Get Started Free
Tutorial

How to join two streams of data with Flink SQL

How to join two streams of data with Flink SQL

Suppose you have two streams containing events for orders and shipments. In this tutorial, we'll use Flink SQL to join these two streams to create a new, enriched one. The new stream will tell us which orders have been successfully shipped, how long it took for them to ship, and the warehouse from which they shipped.

Setup

Let's assume the following DDL for our base orders and shipments tables:

CREATE TABLE orders (
    id INT,
    total_amount DOUBLE,
    customer_name VARCHAR,
    order_ts_raw BIGINT
);
CREATE TABLE shipments (
    id VARCHAR,
    order_id INT,
    warehouse VARCHAR,
    ship_ts_raw BIGINT
);

Note that we are using order_ts_raw and ship_ts_raw as records timestamp in these tables. This is going to be important later on when we write queries that need to know about the time each event occurred at. By using a field of the event, we can process the events at any time and get a deterministic result. This is known as event time.

Join event streams

Given the orders and shipments table definitions above, let’s join these event streams together to gain some insight into the order-to-shipping process. Then we’ll discuss some of the concepts used in the query to enable retrieving your desired results.

SELECT o.id as order_id,
       FROM_UNIXTIME(o.order_ts_raw) as ORDER_TS,
       o.total_amount as TOTAL,
       o.customer_name as CUSTOMER,
       s.id as SHIP_ID,
       FROM_UNIXTIME(s.ship_ts_raw) as SHIP_TS,
       s.warehouse,
       TIMESTAMPDIFF(HOUR,
           TO_TIMESTAMP(FROM_UNIXTIME(o.order_ts_raw)),
           TO_TIMESTAMP(FROM_UNIXTIME(s.ship_ts_raw))) as HR_TO_SHIP
FROM orders o
INNER JOIN shipments s
    ON o.id = s.order_id
        AND TO_TIMESTAMP(FROM_UNIXTIME(s.ship_ts_raw))
            BETWEEN TO_TIMESTAMP(FROM_UNIXTIME(o.order_ts_raw))
            AND TO_TIMESTAMP(FROM_UNIXTIME(o.order_ts_raw))  + INTERVAL '7' DAY;

Earlier we talked about the event timestamps stored as a BIGINT type which is great for flexibity, but hard to read and interpret. So to address that issue we used the FROM_UNIXTIME function for both the order and shipment timestamp. FROM_UNIXTIME converts a numeric type (an epoch based timestamp in this case) to a formatted string in the default format of yyyy-MM-dd HH:mm:ss, which is now an easily understood format.

Information shown:
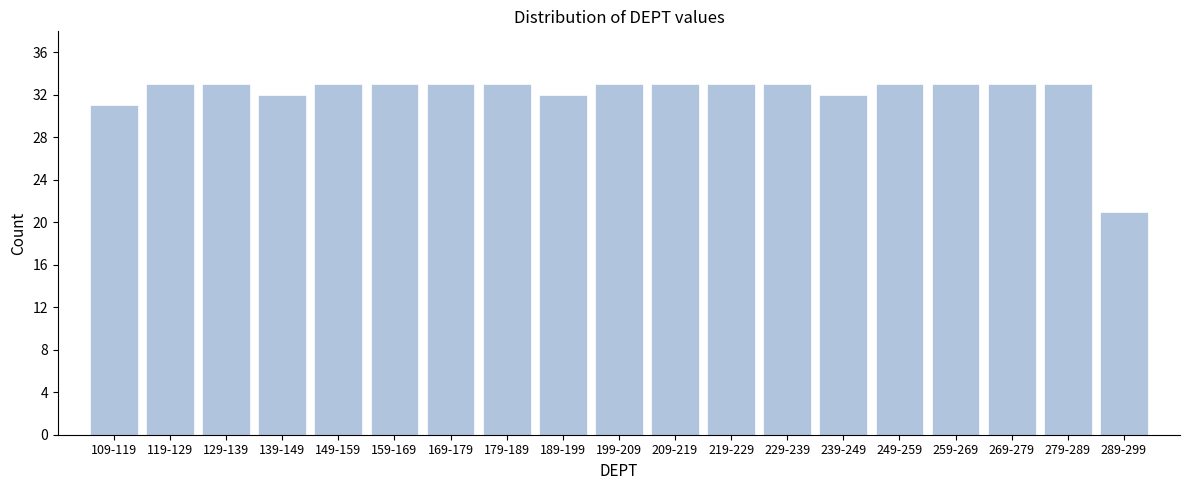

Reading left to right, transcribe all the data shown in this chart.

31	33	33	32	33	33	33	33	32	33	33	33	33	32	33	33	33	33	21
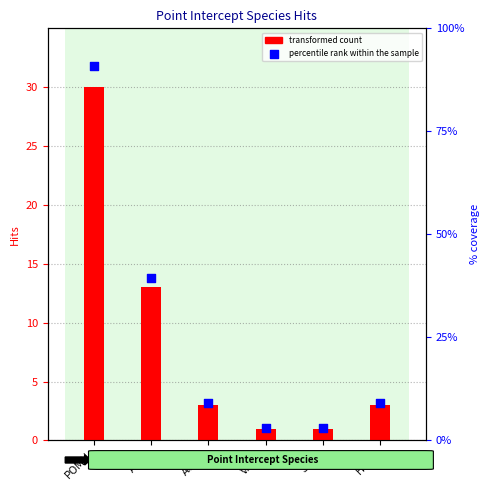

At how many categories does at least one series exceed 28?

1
* * *
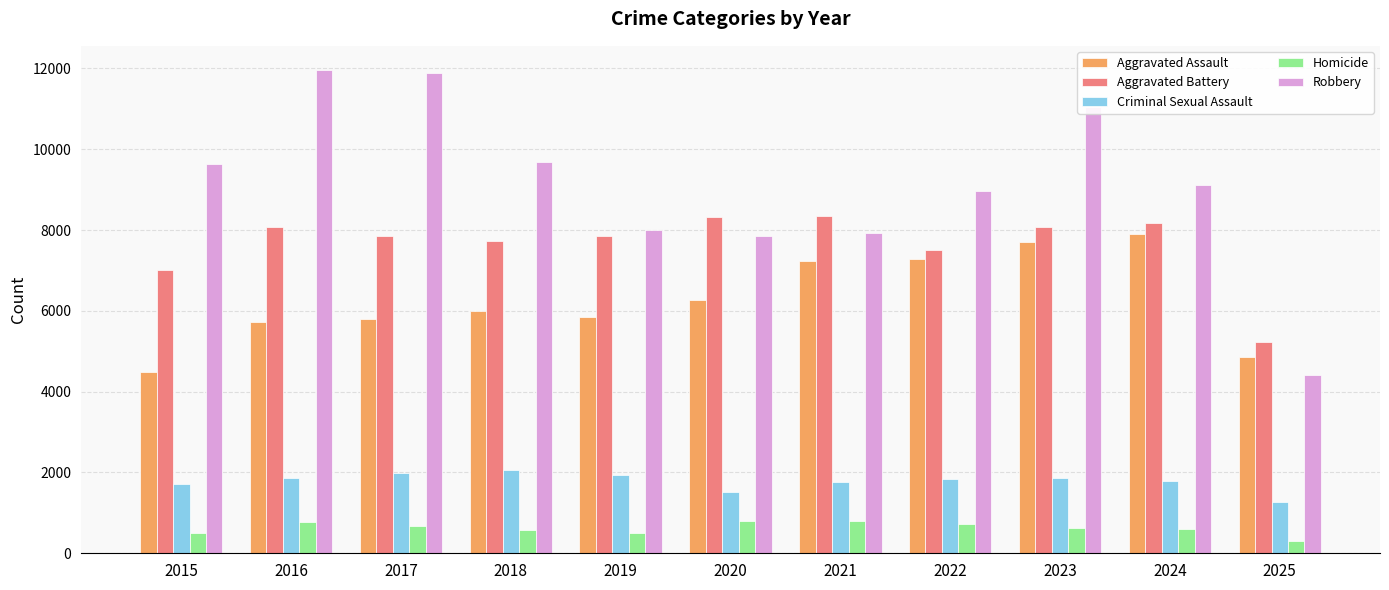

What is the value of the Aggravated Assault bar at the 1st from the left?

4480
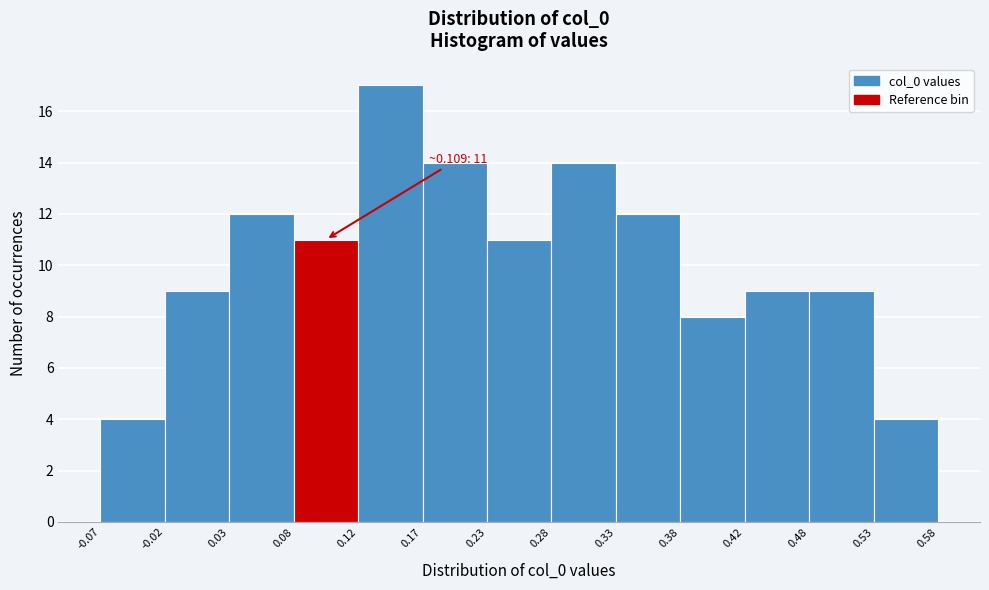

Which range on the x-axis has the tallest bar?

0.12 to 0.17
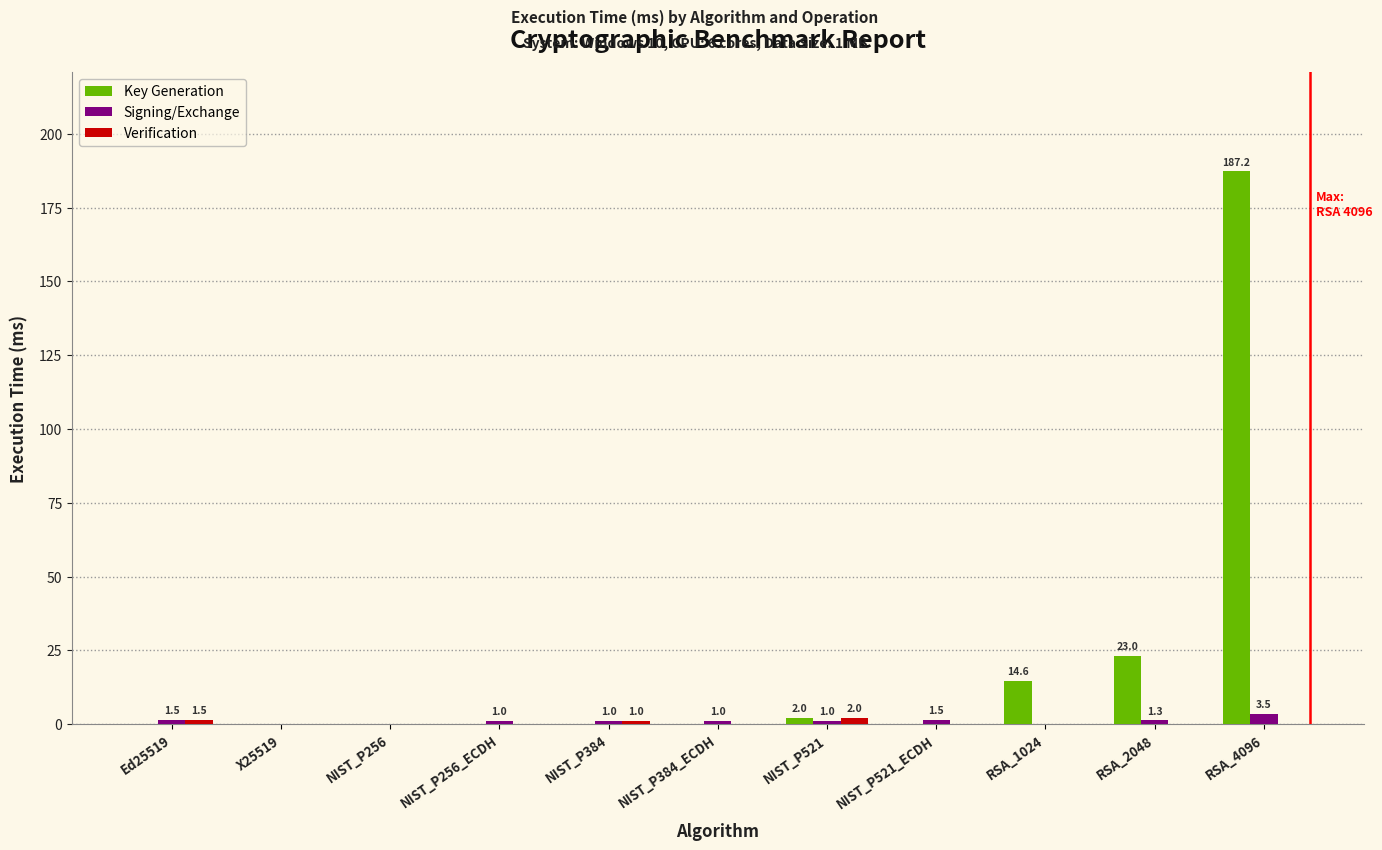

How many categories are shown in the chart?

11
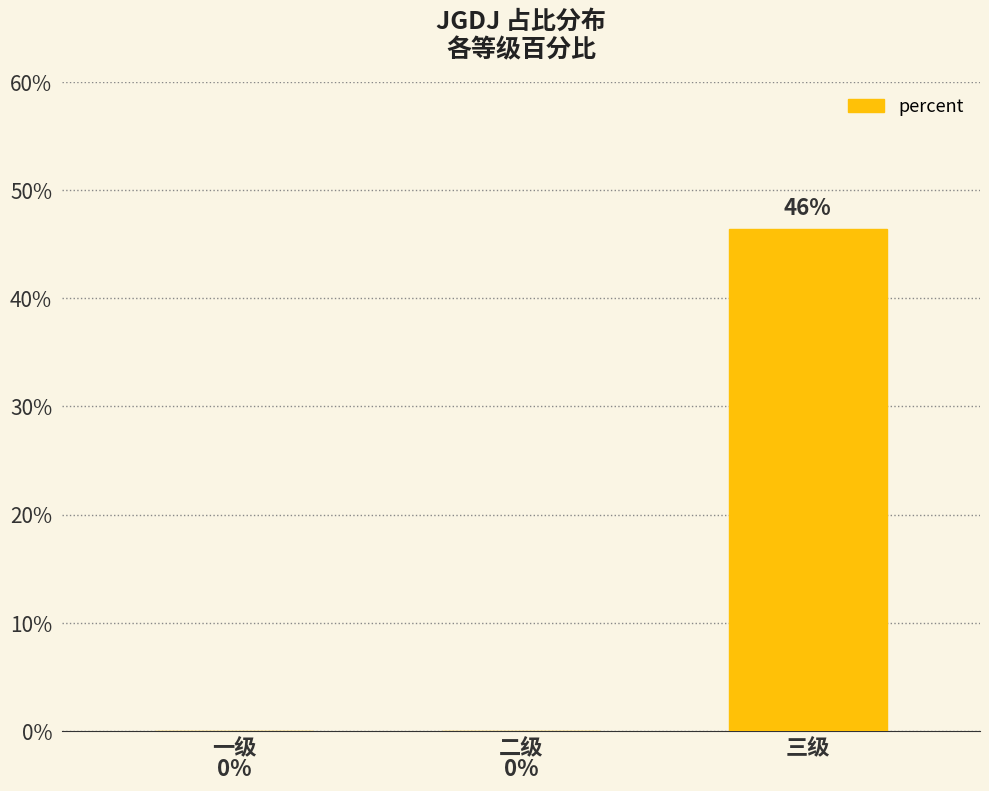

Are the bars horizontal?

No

Request 1:
Write out the passage of the Flink SQL tutorial from "BETWEEN TO_TIMESTAMP(FROM_UNIXTIME(o.order_ts_raw))" up to and including "easily understood format.".
Request 2:
Answer these questions using the Flink SQL tutorial:
(a) In the orders table definition, what data type is order_ts_raw?
(b) Within how many days of the order timestamp must the shipment timestamp fall for a row to be joined?
(c) What default format does FROM_UNIXTIME use for the string it returns?
Rely only on the Flink SQL tutorial, not on the records.

Solution 1:
BETWEEN TO_TIMESTAMP(FROM_UNIXTIME(o.order_ts_raw))
            AND TO_TIMESTAMP(FROM_UNIXTIME(o.order_ts_raw))  + INTERVAL '7' DAY;

Earlier we talked about the event timestamps stored as a BIGINT type which is great for flexibity, but hard to read and interpret. So to address that issue we used the FROM_UNIXTIME function for both the order and shipment timestamp. FROM_UNIXTIME converts a numeric type (an epoch based timestamp in this case) to a formatted string in the default format of yyyy-MM-dd HH:mm:ss, which is now an easily understood format.

Solution 2:
(a) BIGINT
(b) 7 days
(c) yyyy-MM-dd HH:mm:ss